「おーい、帝~。」
頭の上から声がする。空は明るく、太陽が真上に昇っていた。
―――あれ、夜風…?
周りに夜風らしき姿はない。そもそも、川の土手で星を見ていたはずだったが、帝の体はなぜか学校の屋上にあおむけになって寝そべっていた。
「帝、起きろよ。」
男口調。だが、女の声。晴香だ。なぜか帝にまとわりつき、お節介を焼いている同級生。
「お前、よく制服で男の頭の上に立てるな…。」
「うるせーよ。おれはお前がその辺にいる男子共よりあり得ないくらい純粋で純潔なのはおれが一番よくわかってんだから、ぐだぐだいうな。飯作らねーぞ?」
―――くそ、足元見やがったな…。
実際、お節介を焼く程度ではなく、晴香は帝の家に来て家事のほとんどをやってくれている。珍しいときは、勝手に居座って朝まで寝ていることもあった。帝のことをまったく警戒していないようである。

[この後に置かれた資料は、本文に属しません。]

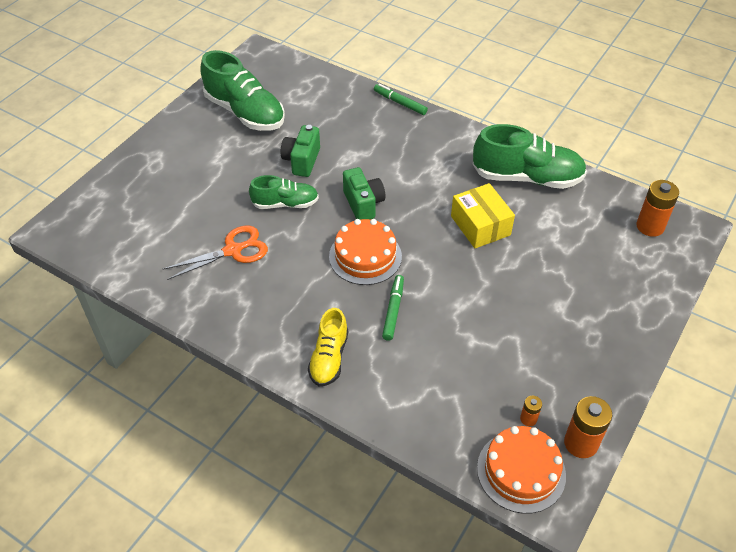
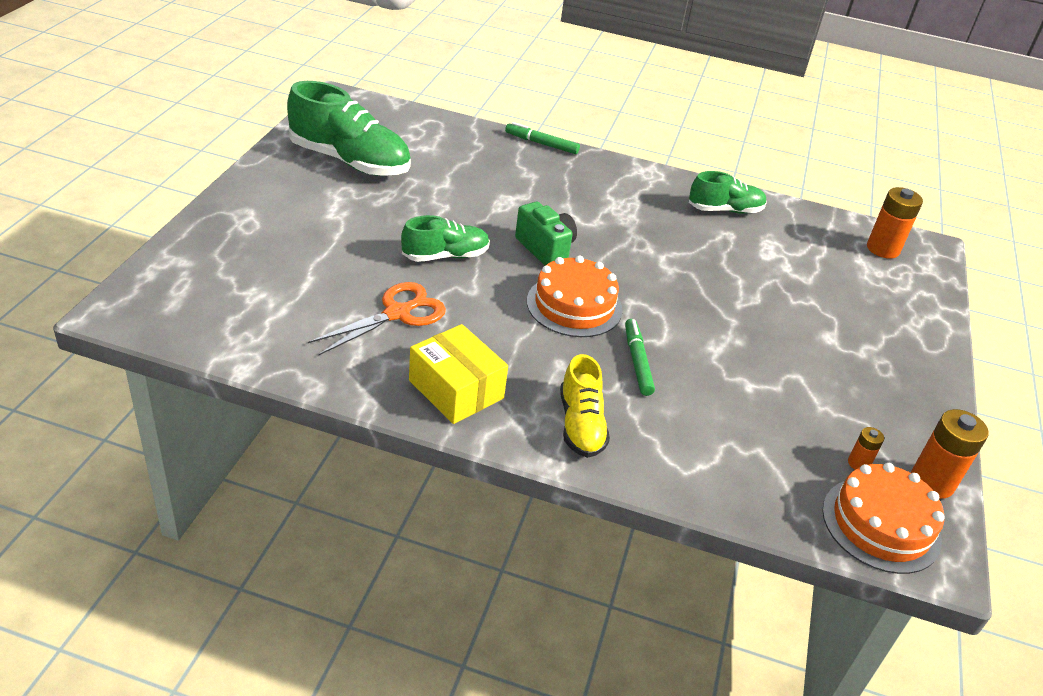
camera: 20 degrees left, 10 degrees down
green camera [280,125,320,177] -> none
yellow box [451,183,515,248] -> yellow box moved to [409,324,508,424]
green shoe [473,124,587,189] -> green shoe [689,171,767,214], size x0.59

―――完全に男としてなめられてる…。まぁ、どうでもいいけど…。
「おら、いつまで寝てんだよ。起きろ。授業始まるぞ。」
「んぁ…、先いっとけ。あとで行く。」
「遅刻したら今日家に泊めろよ~。」
「え…。それはやだ…。」
帝は飛び起き、走って教室に戻っていった。
―――夜風、今日学校来てんのかな。夢だったのか?
いきなり学校の屋上にいて少し驚いたが、夜風はほとんど学校に来ない。病弱で、入院することが多いのだ。小学校からの唯一の幼馴染で、親友と呼べる存在だった。本音を言えば、学校に来てほしい。だが、体調が悪いのなら仕方がない。
「今日も見舞いに行くか…。」
そうして、繰り返しの毎日が始まった。